Would you please copy exactly the line with "thumb ip: (843, 553)" and all lines that follow it in the data below, through the last one?

[Stored items]
- - - -
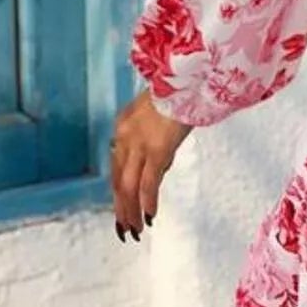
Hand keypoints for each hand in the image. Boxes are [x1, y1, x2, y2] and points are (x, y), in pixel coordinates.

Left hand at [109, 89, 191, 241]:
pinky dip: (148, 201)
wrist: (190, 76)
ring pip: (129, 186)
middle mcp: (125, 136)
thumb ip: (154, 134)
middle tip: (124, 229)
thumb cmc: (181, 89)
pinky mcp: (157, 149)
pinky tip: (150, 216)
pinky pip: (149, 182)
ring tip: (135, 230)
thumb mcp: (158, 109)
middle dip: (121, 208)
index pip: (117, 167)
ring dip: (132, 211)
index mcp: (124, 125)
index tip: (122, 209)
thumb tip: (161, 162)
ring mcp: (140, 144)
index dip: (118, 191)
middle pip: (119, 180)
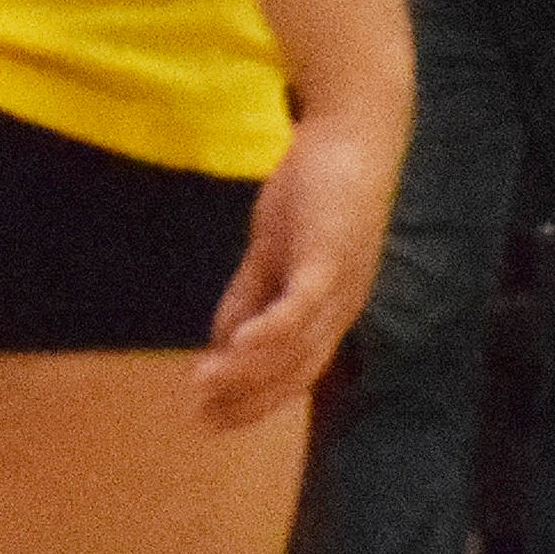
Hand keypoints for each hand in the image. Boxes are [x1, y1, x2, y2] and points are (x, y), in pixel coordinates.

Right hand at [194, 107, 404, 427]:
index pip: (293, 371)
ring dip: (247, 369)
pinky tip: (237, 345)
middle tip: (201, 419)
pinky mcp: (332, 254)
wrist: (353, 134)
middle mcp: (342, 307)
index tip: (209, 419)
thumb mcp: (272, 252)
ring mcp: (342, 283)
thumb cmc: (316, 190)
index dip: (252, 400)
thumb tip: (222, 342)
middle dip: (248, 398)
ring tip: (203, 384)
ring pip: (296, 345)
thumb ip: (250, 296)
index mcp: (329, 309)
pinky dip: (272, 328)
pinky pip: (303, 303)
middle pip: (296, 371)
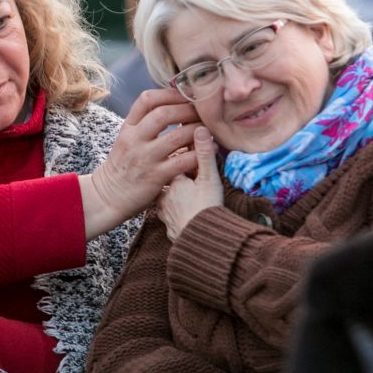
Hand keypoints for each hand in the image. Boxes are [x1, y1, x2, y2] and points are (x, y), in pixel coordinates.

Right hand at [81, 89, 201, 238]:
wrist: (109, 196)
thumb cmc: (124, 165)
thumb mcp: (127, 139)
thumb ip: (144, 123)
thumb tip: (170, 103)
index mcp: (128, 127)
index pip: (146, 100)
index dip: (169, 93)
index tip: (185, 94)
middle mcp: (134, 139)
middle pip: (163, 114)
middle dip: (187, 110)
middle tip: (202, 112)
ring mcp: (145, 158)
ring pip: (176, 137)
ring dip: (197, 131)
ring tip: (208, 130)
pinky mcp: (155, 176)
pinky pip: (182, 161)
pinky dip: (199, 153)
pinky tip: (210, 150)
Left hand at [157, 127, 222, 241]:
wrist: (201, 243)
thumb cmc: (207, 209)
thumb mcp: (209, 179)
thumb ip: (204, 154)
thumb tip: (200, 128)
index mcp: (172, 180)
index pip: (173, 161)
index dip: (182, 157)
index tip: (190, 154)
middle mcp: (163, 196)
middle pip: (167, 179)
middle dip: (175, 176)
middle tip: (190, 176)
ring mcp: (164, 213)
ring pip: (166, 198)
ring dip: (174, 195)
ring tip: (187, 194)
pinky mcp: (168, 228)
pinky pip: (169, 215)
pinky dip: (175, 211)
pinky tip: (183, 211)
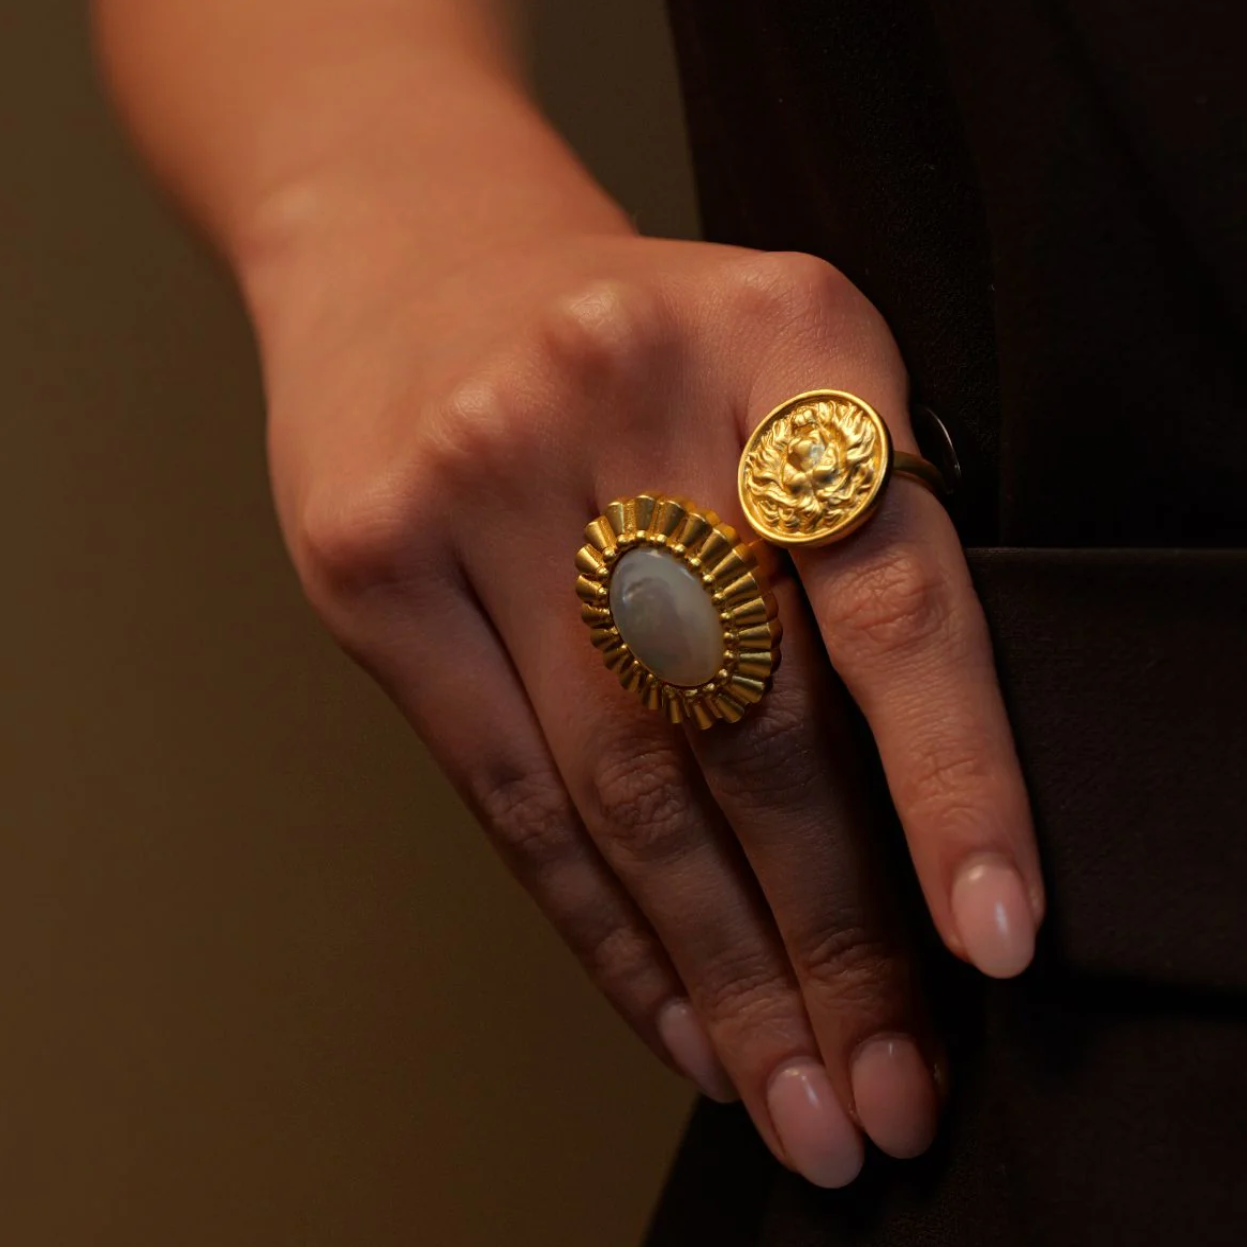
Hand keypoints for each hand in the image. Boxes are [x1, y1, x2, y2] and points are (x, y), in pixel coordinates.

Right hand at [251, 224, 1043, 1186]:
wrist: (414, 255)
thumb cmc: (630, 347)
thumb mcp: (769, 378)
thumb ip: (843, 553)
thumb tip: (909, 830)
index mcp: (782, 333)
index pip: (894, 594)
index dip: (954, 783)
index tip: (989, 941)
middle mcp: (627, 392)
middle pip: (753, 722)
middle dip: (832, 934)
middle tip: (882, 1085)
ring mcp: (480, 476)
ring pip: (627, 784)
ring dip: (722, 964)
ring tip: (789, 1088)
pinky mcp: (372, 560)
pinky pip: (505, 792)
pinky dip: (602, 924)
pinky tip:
- - - -
- **Exercise answer**
thumb ip: (843, 553)
thumb tip: (909, 830)
index mcp: (782, 333)
index pip: (894, 594)
index dip: (954, 783)
index tip: (989, 941)
middle mcp: (627, 392)
middle pip: (753, 722)
middle dip: (832, 934)
middle tip: (882, 1085)
ring mcp: (480, 476)
ring pip: (627, 784)
ring dip: (722, 964)
ring tip: (789, 1088)
pinky mcp: (372, 560)
pinky pip: (505, 792)
pinky dip: (602, 924)
pinky tip:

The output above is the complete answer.